- _Text shown_:
■ ■ ■ ■ ■ ■ ■
Tag Archives: Mark Richt

Staples on the Georgia job

Andy Staples has fleshed out his statement on the Finebaum show that Georgia is the number one coaching job in America.  See if you can find the flaw in his reasoning:

• I used to consider Texas the best job in the country, but now I think it’s Georgia, followed by Ohio State. Why Georgia? My top criterion is access to players relative to competitors, and Georgia is in a really enviable position. In the past five recruiting classes, an average of 113.6 high-schoolers from the state of Georgia have signed with Power Five schools each year. (Note that we’re talking Power Five, not all of the FBS.) That number is third behind Texas (179.4) and Florida (164.4) and ahead of California (100.4). The competition between state schools in those states is far more intense than it is in Georgia. With Georgia Tech running the option, the schools aren’t really going head-to-head on offensive players because of different needs, and Georgia is the bigger brand name. It’s also in the conference that more recruits consider desirable. Georgia’s situation is closer to Ohio State’s. In Ohio, kids grow up wanting to be Buckeyes. In Georgia, they grow up wanting to be Bulldogs. Ohio State was very good under Jim Tressel, but you didn’t see the Buckeyes take the next step until Urban Meyer came along. Now, they have the most talented team in the country. Meanwhile, the state of Ohio produced 64.6 Power Five signees a year over that same five-year period.

Do Alabama, Auburn, Clemson, Tennessee, South Carolina and others come in and poach Georgia talent? Absolutely. But there’s such an abundance of it in the state that Georgia can afford to lose a few top in-state targets and still field a team capable of competing for SEC and national titles. Alabama and Auburn have to invade Georgia. During that five-year period, their state produced 36.4 Power Five signees a year. People talk about LSU’s monopoly in its state, but the numbers between Louisiana and Georgia aren’t even close. Louisiana’s average number of Power Five signees during that span was 38.6 a year.

Add to this great facilities (now that the Bulldogs are building an indoor), great tradition, a sharp athletic director, possibly the best college town in America and the fact that they play in the easier division of the nation’s deepest conference. That’s the recipe for a great job that just about every coach in America would crawl over broken glass to take.
■ ■ ■ ■ ■ ■ ■
- _Source data_:

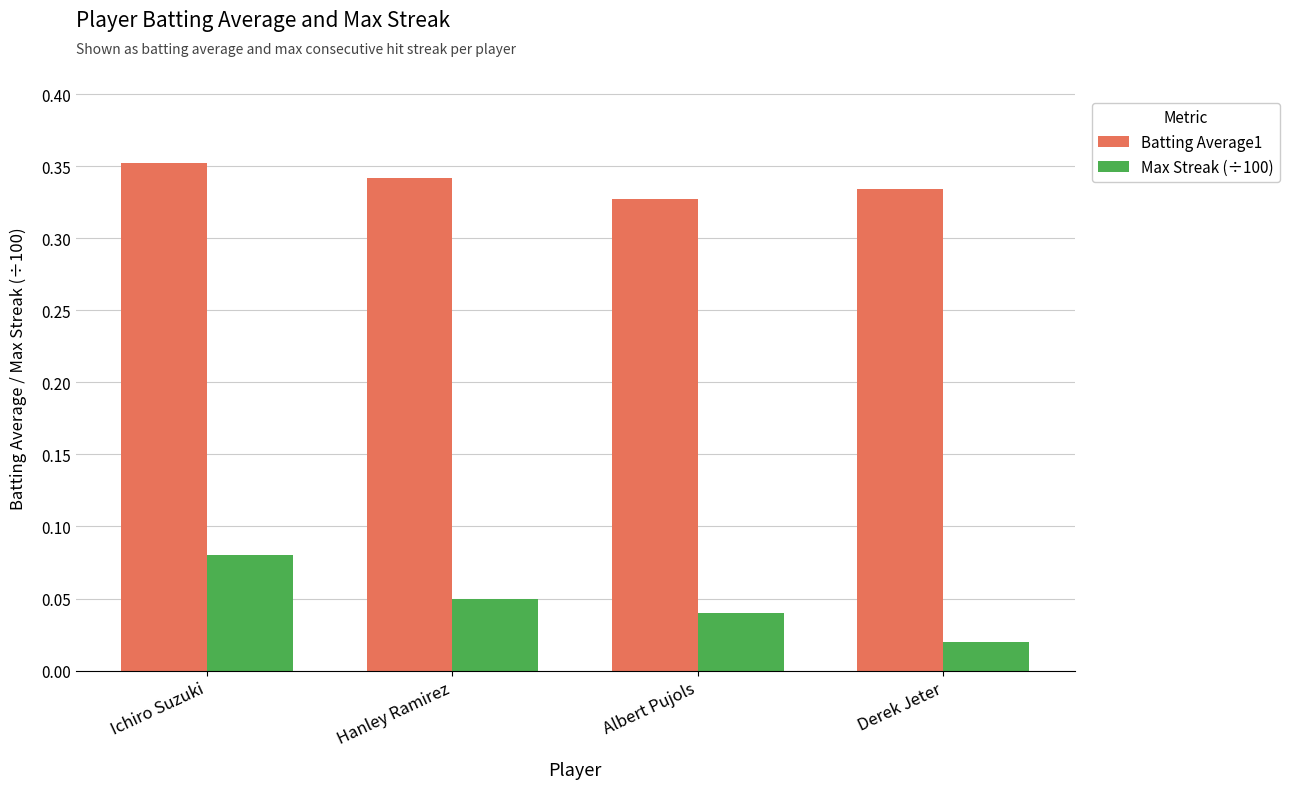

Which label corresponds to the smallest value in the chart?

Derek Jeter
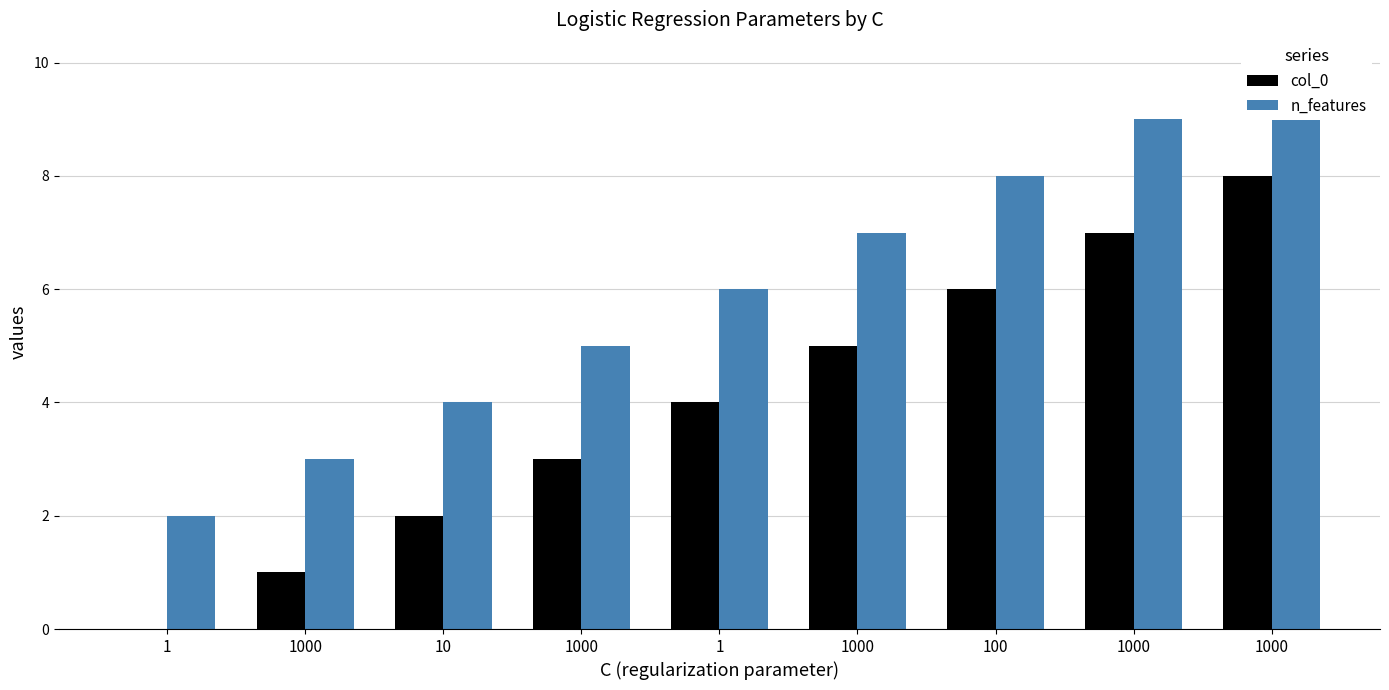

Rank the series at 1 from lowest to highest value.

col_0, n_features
■ ■ ■ ■ ■ ■ ■
- _What you need to do_:
A: In the post about the Georgia coaching job, which job did Staples once consider the best in the country?
B: Return the passage of the post about the Georgia coaching job from "Add to this" up to and including "glass to take.".
C: Write the next part of the post about the Georgia coaching job, starting after its final sentence.

- _Answers in order_:
A: Texas.

B:
Add to this great facilities (now that the Bulldogs are building an indoor), great tradition, a sharp athletic director, possibly the best college town in America and the fact that they play in the easier division of the nation’s deepest conference. That’s the recipe for a great job that just about every coach in America would crawl over broken glass to take.

C:
• As far as taking the next step, there are a lot of factors. But let’s be honest. If some things break differently in the 2012 SEC title game, Georgia has a national title under Mark Richt and we’re probably not having this conversation. But the fact is Georgia has been the best team in the East on paper for most of the years since Tim Tebow left Florida and has two East titles and no SEC titles to show for it. Given its advantages and the current state of the SEC East, Georgia should be in the national title hunt most years.

• Mark Richt is on a very short list of coaches I’d want my kid to play for. He is secure in who he is and how he wants to run the program. He clearly cares about his players, and the program he created to help transition to life after football is a prime example. He hasn’t compromised what he considers his mission for the sake of winning. That’s great from a human standpoint and tough from a professional one, because he gets paid a healthy salary to win titles. I know no school president or athletic director will ever say it out loud, but coaches almost always get fired because of their win-loss record—not because they didn’t mold enough men.

Give up?  Here ’tis.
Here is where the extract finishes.